We always called it Poppy Day. My earliest memories are of grainy black and white TV pictures of hundreds of veterans marching to the Cenaph. The pictures changed from greyscale to HD and the veterans grew old, no longer marched, but were pushed in wheelchairs, and finally the British Expeditionary Force faded away ...


My Aunty's lodger was called Poppy ... He had been gassed in WW1, invalided out, and was too old to fight in WW2. He was billeted on Aunty: an evacuee from the blitz in London. He never returned home.


He was part of my childhood, he died when I was ten. I loved him, I mourned him. I never questioned him. I wished I had, but I was too young to ask. He was the first person I loved to die.


He never spoke of it. . The trenches, the shelling, the gas attack that bought him his passage home to Blighty, Not a word. I know only from the testimony of others.

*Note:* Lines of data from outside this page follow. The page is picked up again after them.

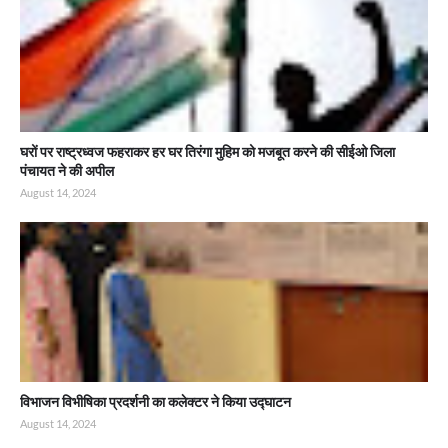
घरों पर राष्ट्रध्वज फहराकर हर घर तिरंगा मुहिम को मजबूत करने की सीईओ जिला
पंचायत ने की अपील
August 14, 2024
विभाजन विभीषिका प्रदर्शनी का कलेक्टर ने किया उद्घाटन
August 14, 2024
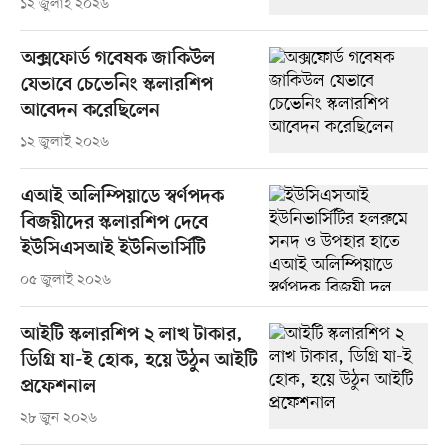
১২ জুলাই ২০২৬
অক্সফোর্ড গবেষক জাকিউল
যেভাবে চেভেনিং স্কলারশিপ
আবেদন করেছিলেন
১২ জুলাই ২০২৬
এআই অলিম্পিয়াডে স্বর্ণপদক
বিজয়ীদের স্কলারশিপ দেবে
ইউসিএসআই ইউনিভার্সিটি
০৫ জুলাই ২০২৬
আইটি স্কলারশিপ ২ লাখ টাকার,
ডিগ্রি যা-ই হোক, হয়ে উঠুন আইটি
প্রফেশনাল
২৮ জুন ২০২৬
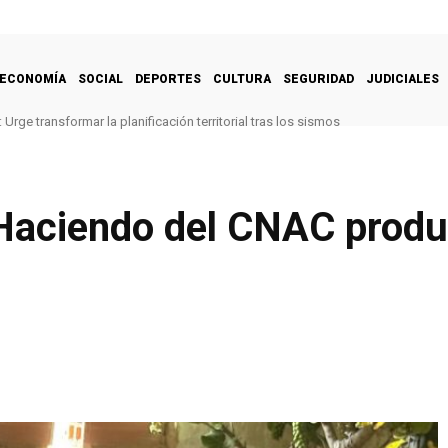
ECONOMÍA
SOCIAL
DEPORTES
CULTURA
SEGURIDAD
JUDICIALES
Urge transformar la planificación territorial tras los sismos
aciendo del CNAC produ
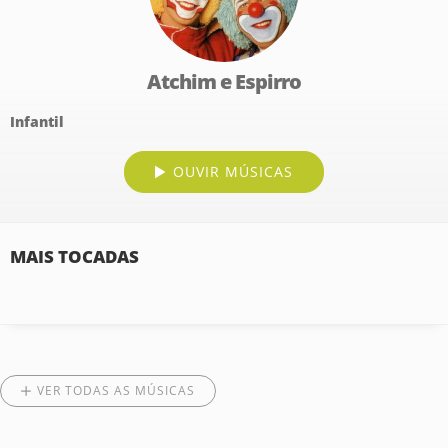
Atchim e Espirro
Infantil
OUVIR MÚSICAS
MAIS TOCADAS
VER TODAS AS MÚSICAS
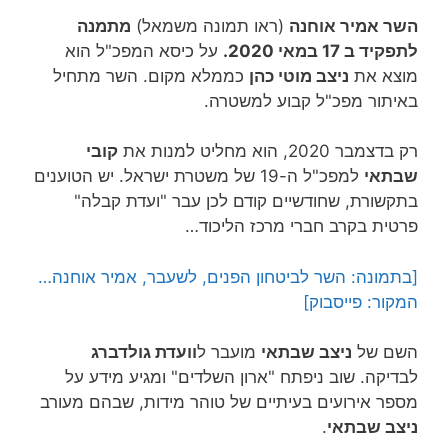
השר אמיר אוחנה
(ראו תמונה משמאל)
מתמנה
לתפקיד ב 17 במאי 2020.
על כיסא המפכ"ל הוא
מוצא את
ניצב מוטי כהן
כממלא מקום. השר מתחיל
באיתור מפכ"ל קבוע למשטרה.
רק בדצמבר 2020, הוא מחליט למנות את
קובי
שבתאי
למפכ"ל ה-19 של משטרת ישראל. יש הטוענים
בתקשורת, שחודשיים קודם לכן עבר "ועדת קבלה"
פרטית בקרב חברי מרכז הליכוד…
[בתמונה: השר לביטחון הפנים, לשעבר, אמיר אוחנה…
המקור: פייסבוק]
השם של
ניצב שבתאי
מועבר ל
וועדת גולדברג
לבדיקה. שוב ניפתח "ארון השלדים" ומגיע מידע על
מספר אירועים בעיתיים של טוהר מידות, שבהם מעורב
ניצב שבתאי
.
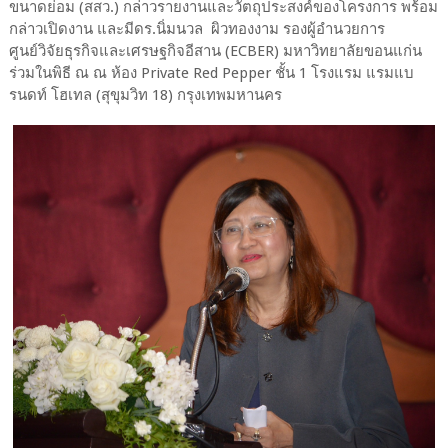
ขนาดย่อม (สสว.) กล่าวรายงานและวัตถุประสงค์ของโครงการ พร้อม
กล่าวเปิดงาน และมีดร.นิ่มนวล ผิวทองงาม รองผู้อำนวยการ
ศูนย์วิจัยธุรกิจและเศรษฐกิจอีสาน (ECBER) มหาวิทยาลัยขอนแก่น
ร่วมในพิธี ณ ณ ห้อง Private Red Pepper ชั้น 1 โรงแรม แรมแบ
รนดท์ โฮเทล (สุขุมวิท 18) กรุงเทพมหานคร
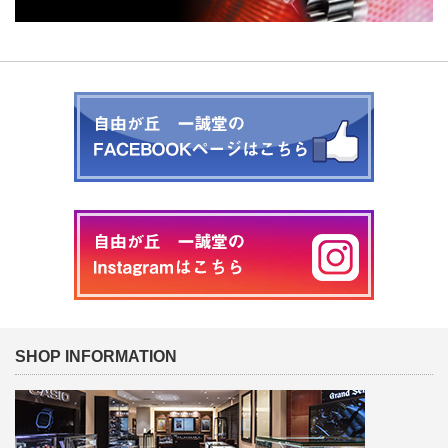
SHOP INFORMATION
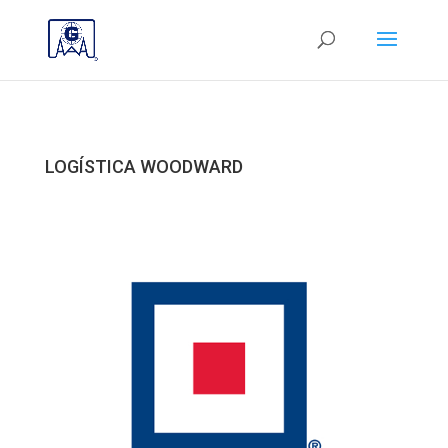
LOGÍSTICA WOODWARD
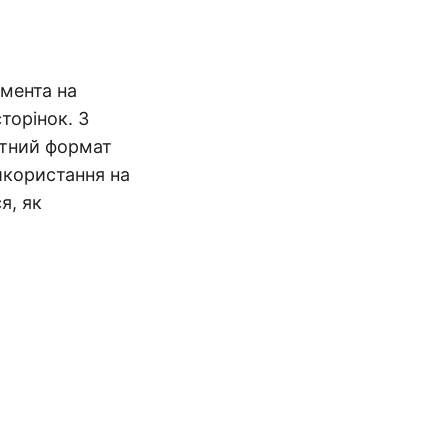
умента на
торінок. З
ртний формат
икористання на
я, як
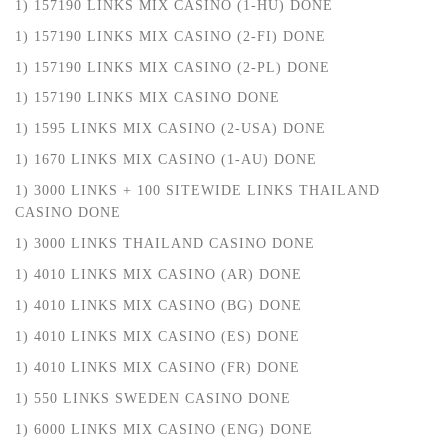
1) 157190 LINKS MIX CASINO (1-HU) DONE
1) 157190 LINKS MIX CASINO (2-FI) DONE
1) 157190 LINKS MIX CASINO (2-PL) DONE
1) 157190 LINKS MIX CASINO DONE
1) 1595 LINKS MIX CASINO (2-USA) DONE
1) 1670 LINKS MIX CASINO (1-AU) DONE
1) 3000 LINKS + 100 SITEWIDE LINKS THAILAND
CASINO DONE
1) 3000 LINKS THAILAND CASINO DONE
1) 4010 LINKS MIX CASINO (AR) DONE
1) 4010 LINKS MIX CASINO (BG) DONE
1) 4010 LINKS MIX CASINO (ES) DONE
1) 4010 LINKS MIX CASINO (FR) DONE
1) 550 LINKS SWEDEN CASINO DONE
1) 6000 LINKS MIX CASINO (ENG) DONE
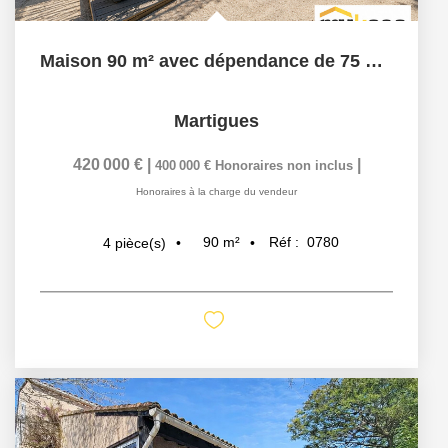
Maison 90 m² avec dépendance de 75 m² ? Martigues
Martigues
420 000 €
|
|
400 000 €
Honoraires non inclus
Honoraires à la charge du vendeur
90
m²
Réf :
0780
4
pièce(s)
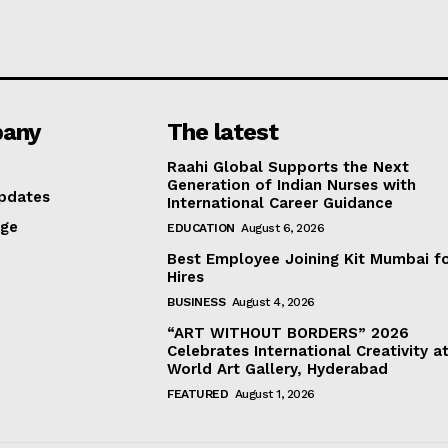
any
The latest
Raahi Global Supports the Next
Generation of Indian Nurses with
pdates
International Career Guidance
age
EDUCATION
August 6, 2026
Best Employee Joining Kit Mumbai f
Hires
BUSINESS
August 4, 2026
“ART WITHOUT BORDERS” 2026
Celebrates International Creativity a
World Art Gallery, Hyderabad
FEATURED
August 1, 2026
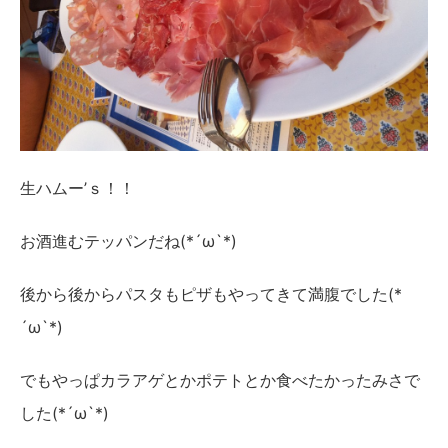
生ハムー’ｓ！！
お酒進むテッパンだね(*´ω`*)
後から後からパスタもピザもやってきて満腹でした(*
´ω`*)
でもやっぱカラアゲとかポテトとか食べたかったみさで
した(*´ω`*)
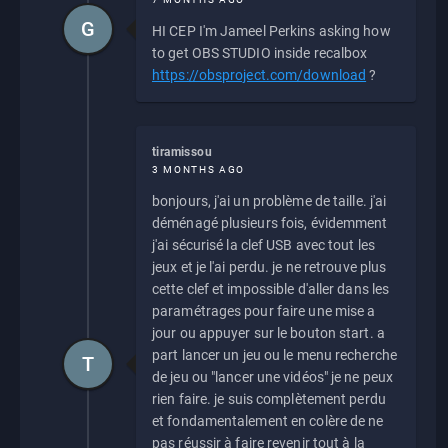
G
HI CEP I'm Jameel Perkins asking how
to get OBS STUDIO inside recalbox
https://obsproject.com/download
?
tiramissou
3 MONTHS AGO
bonjours, j'ai un problème de taille. j'ai
déménagé plusieurs fois, évidemment
j'ai sécurisé la clef USB avec tout les
jeux et je l'ai perdu. je ne retrouve plus
cette clef et impossible d'aller dans les
paramétrages pour faire une mise a
jour ou appuyer sur le bouton start. a
part lancer un jeu ou le menu recherche
T
de jeu ou "lancer une vidéos" je ne peux
rien faire. je suis complètement perdu
et fondamentalement en colère de ne
pas réussir à faire revenir tout à la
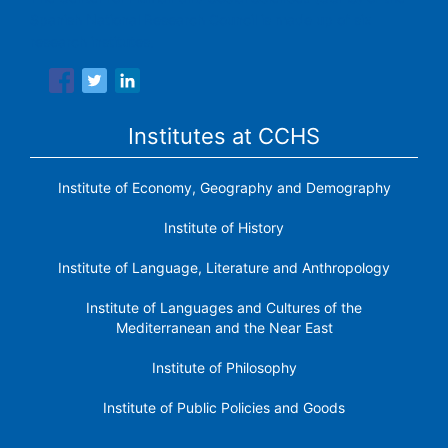
Spanish National Research Council is made up of six
research institutes.
Institutes at CCHS
Institute of Economy, Geography and Demography
Institute of History
Institute of Language, Literature and Anthropology
Institute of Languages ​​and Cultures of the
Mediterranean and the Near East
Institute of Philosophy
Institute of Public Policies and Goods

My Aunty. She was a young and very beautiful widow during the war. I have only whispers of her conquests, but I know of her one true love. His name was Bill, he was in the parachute regiment. They were to marry, but he was killed. I don't think Aunty would have mentioned him, except for a peculiar piece of my own history.


Years after the war, I was about to marry a fellow student. It was 1971, we were young and in love, and of the options on offer, we chose the quirky one:we decided to get married. We had NO money, but I had a reasonable grant that bought the Paisley mini-dress from Marks and Spencer's, my husband-to-be borrowed the license money from my brother Adrian, and we were going to buy 7/6d brass circlet from Woolworth to do us for the wedding ring.


Before the big day, Aunty took me to one side and told me a story about a young airman whom she had loved, and whom she was going to marry the next time he was home on leave. But he never came home. He was killed in action. They had a ring ... Aunty gave me that ring, and Bill's 'wings'.


Both are dead now. Aunty never remarried, and I often wondered why. I do not know Bill's other name, but today, as I look down to the third finger on my left hand, I remember him.